ACTION ITEM -
Count up the lines in the listing below that hold "hand", and answer with the total alone.
* * * * * * * * *
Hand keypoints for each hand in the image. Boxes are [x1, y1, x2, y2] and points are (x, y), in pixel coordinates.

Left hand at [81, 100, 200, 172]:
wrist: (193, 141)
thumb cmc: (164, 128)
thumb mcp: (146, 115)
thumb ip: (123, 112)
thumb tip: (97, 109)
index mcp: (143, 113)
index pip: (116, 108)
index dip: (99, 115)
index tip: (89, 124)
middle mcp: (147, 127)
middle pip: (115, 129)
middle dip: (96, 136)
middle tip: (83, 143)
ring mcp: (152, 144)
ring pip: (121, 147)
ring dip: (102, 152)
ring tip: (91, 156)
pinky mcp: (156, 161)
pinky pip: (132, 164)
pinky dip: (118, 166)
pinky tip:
* * * * * * * * *
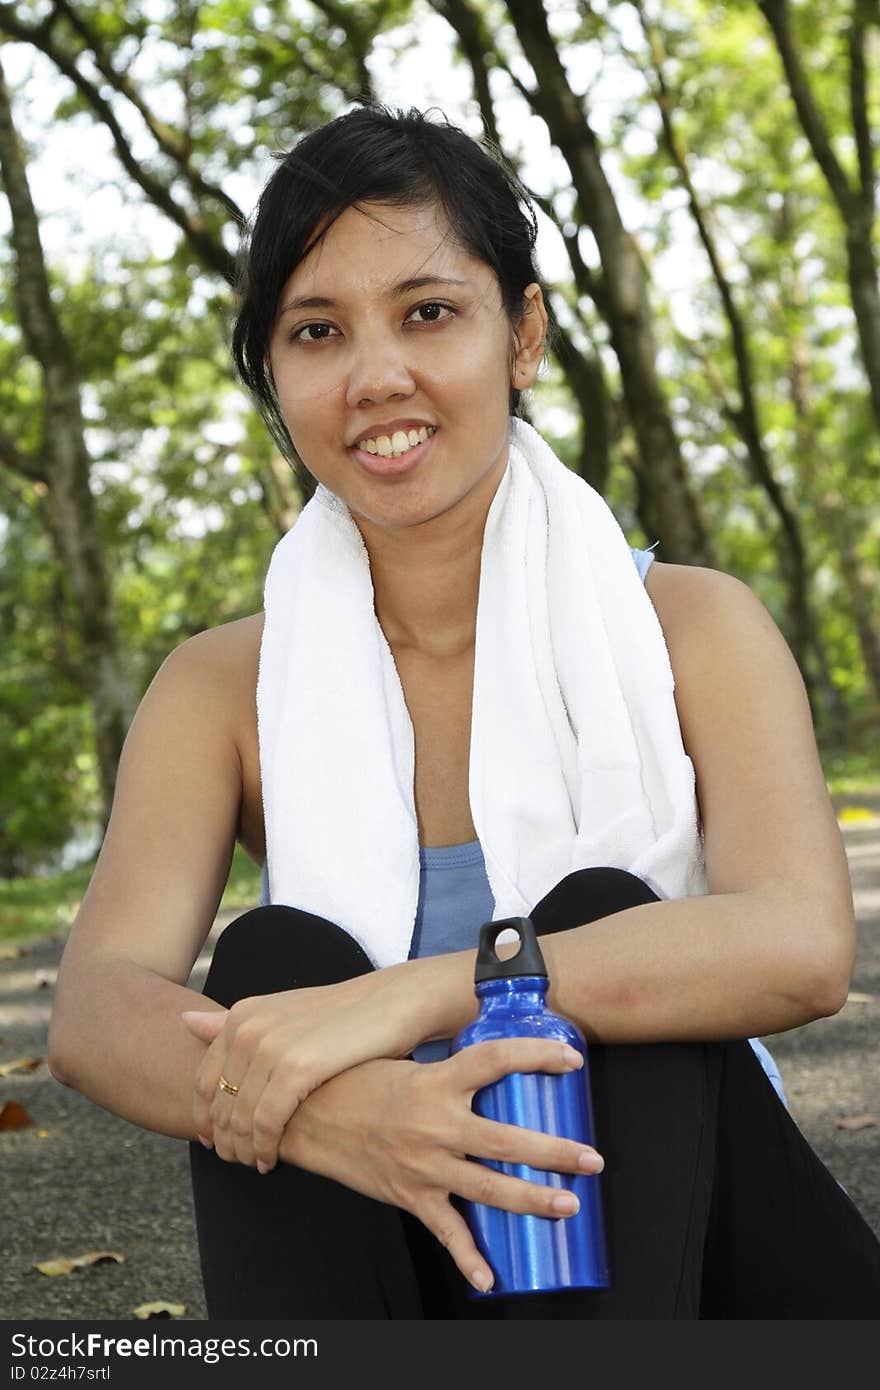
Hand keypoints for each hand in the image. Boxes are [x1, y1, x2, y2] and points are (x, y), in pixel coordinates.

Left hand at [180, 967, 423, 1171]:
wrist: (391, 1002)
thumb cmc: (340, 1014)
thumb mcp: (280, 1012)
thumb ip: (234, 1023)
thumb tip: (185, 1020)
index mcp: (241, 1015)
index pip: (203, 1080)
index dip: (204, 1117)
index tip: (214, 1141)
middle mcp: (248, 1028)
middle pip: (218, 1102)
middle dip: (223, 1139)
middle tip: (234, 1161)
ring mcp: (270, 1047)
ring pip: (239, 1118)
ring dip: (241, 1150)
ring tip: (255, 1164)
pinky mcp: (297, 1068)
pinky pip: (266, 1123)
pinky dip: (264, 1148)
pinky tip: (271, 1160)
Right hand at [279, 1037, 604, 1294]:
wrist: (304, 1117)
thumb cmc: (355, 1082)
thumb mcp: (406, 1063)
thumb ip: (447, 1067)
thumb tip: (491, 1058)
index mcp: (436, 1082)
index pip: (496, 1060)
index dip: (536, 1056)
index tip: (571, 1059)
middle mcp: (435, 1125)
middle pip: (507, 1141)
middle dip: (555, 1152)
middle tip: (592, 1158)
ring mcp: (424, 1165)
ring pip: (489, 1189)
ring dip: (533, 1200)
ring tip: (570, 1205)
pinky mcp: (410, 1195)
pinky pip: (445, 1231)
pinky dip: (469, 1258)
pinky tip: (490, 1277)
* * * * * * * * *
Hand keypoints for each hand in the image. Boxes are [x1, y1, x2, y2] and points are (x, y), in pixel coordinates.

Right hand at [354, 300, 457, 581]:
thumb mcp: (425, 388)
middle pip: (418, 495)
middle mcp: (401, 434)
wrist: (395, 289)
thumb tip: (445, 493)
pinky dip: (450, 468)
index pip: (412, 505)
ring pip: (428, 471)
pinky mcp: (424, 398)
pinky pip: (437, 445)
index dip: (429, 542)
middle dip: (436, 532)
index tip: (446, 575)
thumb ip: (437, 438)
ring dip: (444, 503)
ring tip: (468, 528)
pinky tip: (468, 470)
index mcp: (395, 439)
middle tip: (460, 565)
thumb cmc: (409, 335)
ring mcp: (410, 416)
* * * * * * * * *
SOLUTION TO THIS EXERCISE -
7